‘While I am excited for a new opportunity to be closer to home and my family, there is a big part of me saddened to leave the community I have called home for the last 10 years’
Jennifer “Jen” Parker, for more than three years the director of Social Services in Rappahannock County, having worked in the office for more than 10 years, yesterday announced her resignation.
“She announced it at the Rappahannock Roundtable Zoom call I was on,” said Randy Rieland, whose articles and series for Foothills Forum appear often in this newspaper. “She's going to work in Clarke County, which is apparently much closer to her home.”
Parker for more than 10 years has worked for Rappahannock DSS, first as a comprehensive services coordinator and family services specialist until such time she became director of the office in October 2017.
Among her duties, she planned, organized and directed social services programs, developed the department’s budget, researched and developed agency resources that included grants, and collaborated with community partners.
“I was fortunate to have a good working relationship with Jennifer Parker and I think during our time working together we improved coordination between DSS and county government,” Rappahannock County Administrator Garrey W. Curry said Thursday morning.
“While I am sorry to see her move on, I recognize that family is one of the most important factors for each of us in selecting our workplace, and to that extent, I am glad that Jennifer will have a much shorter commute to her new office that should afford the opportunity for a better work-life balance,” Curry said.
In an email to the Rappahannock News this morning, Parker said: “As much of the community already knows, I will be leaving my position as Director of Social Services on January 8, 2021. While I am excited for a new opportunity to be closer to home and my family, there is a big part of me saddened to leave the community I have called home for the last 10 years.
“It does truly take a village,” Parker continued. “To improve communities and make a community where people are safe, healthy, and cared for takes an immense amount of work. Rappahannock may be a small, rural county, but its heart and people are strong and passionate. Over the past three years, I have seen a great effort to bring together fragmented systems, programs, and services to improve the well-being of all the citizens in Rappahannock.
“Everyone is working together and feverishly toward better outcomes and building a better, healthier, and sustainable community. There is an African proverb that best sums the need for strong community partnerships, ‘If you want to go fast, go alone. If you want to go far, go together.
“Rappahannock has brought together partners and has built strong partnerships, built a strong framework, and has created a strong culture of helping. For this, I will forever be grateful to have been part of this growth, creativity, and passion of service to the community,” she said.
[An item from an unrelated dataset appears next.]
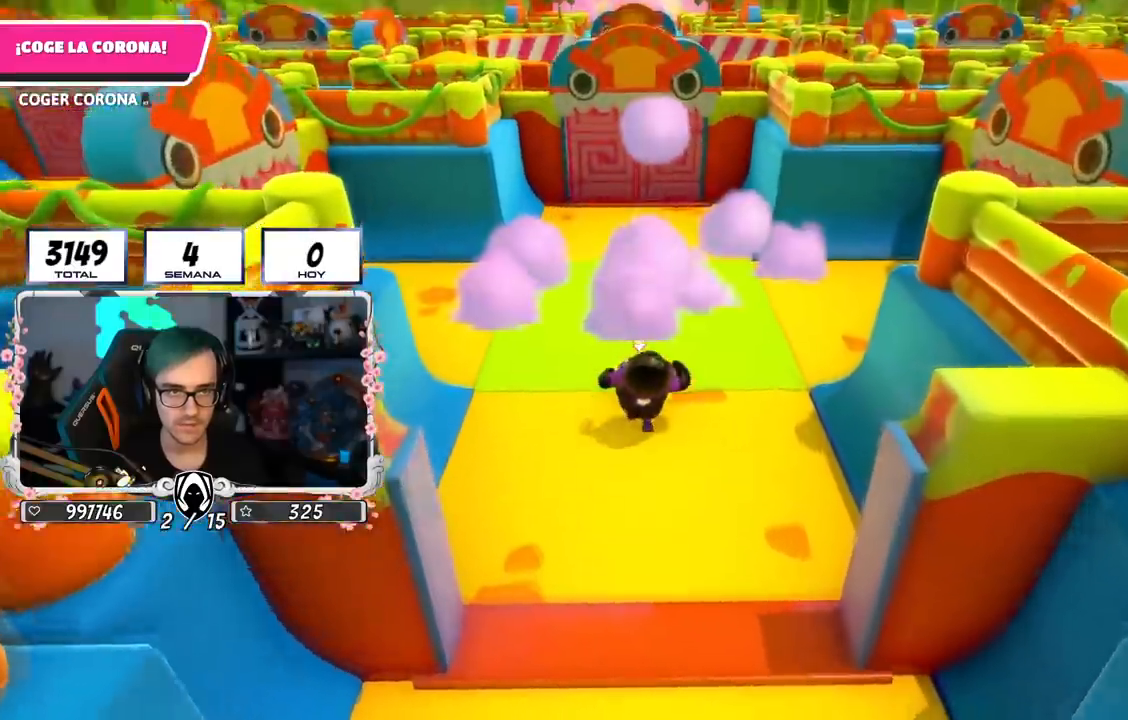
{"buttons": [], "left_stick": "up", "right_stick": "down-left", "events": [[200, "right_stick", "down-left"], [383, "right_stick", "center"], [433, "right_stick", "down-left"]]}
“I am so thankful for all those who helped with growing our foster home base, for those who showed up with PPE needs during COVID, who met the needs of our foster care children at various stages and those partners who work tirelessly to bring services to our community. If I could create a name list I am certain the newspaper would require me to purchase a section as there are so many.
“I will remember each person who has touched my life, my work, and most of all my heart through our work together. This is truly a bittersweet departure. However, knowing the strong leadership at the County helm and the dedicated community partners, Rappahannock will grow and prosper on. I will be back to see you all sometime soon. Happy holidays and my warmest wishes for many prosperous years to come.”
For almost 16 years, starting in August 1995, Parker was a human services worker for the Culpeper County Department of Human Services, where she was responsible for assisting clients in completing applications for benefit programs for adults, children and families.
Working for DSS in Rappahannock County, arguably, has been equally challenging and rewarding for Parker.
In August, this newspaper reported that the DSS office was renewing its efforts that began two years earlier to recruit new foster care families, having struggled for some time to find temporary homes for children needing foster care.
Instead, it has had to rely more on placing at-risk kids in group homes or therapeutic facilities outside the county, some in locations as far away as Richmond and Roanoke. The COVID-19 pandemic hasn’t helped matters.
Parker in August expressed concern about “more parents feeling financial stress with the loss of federal unemployment payments” on top of normal financial needs.
“They still have kids at home much of the week. It can reach the point where it all boils over,” she said.
On her LinkedIn page, Parker writes: “As a child I wanted to be a helper of some sort. When I ‘grew up’ I thought I was destined to help in nursing. My life took a swerve and my path to helping changed after childbirth after spending a month in the NICU. It was there I discovered a new passion for helping for children and families.
“The new path has taken me through over 26 years of local department of social services work in Virginia. I have worked in all program areas, benefits, child protective services, foster care and now as a local agency director,” she continues. “My passion and dedication to community will always be at the center of what I do. The question I will always have is how to improve on it.”
There is no immediate word on Parker’s successor.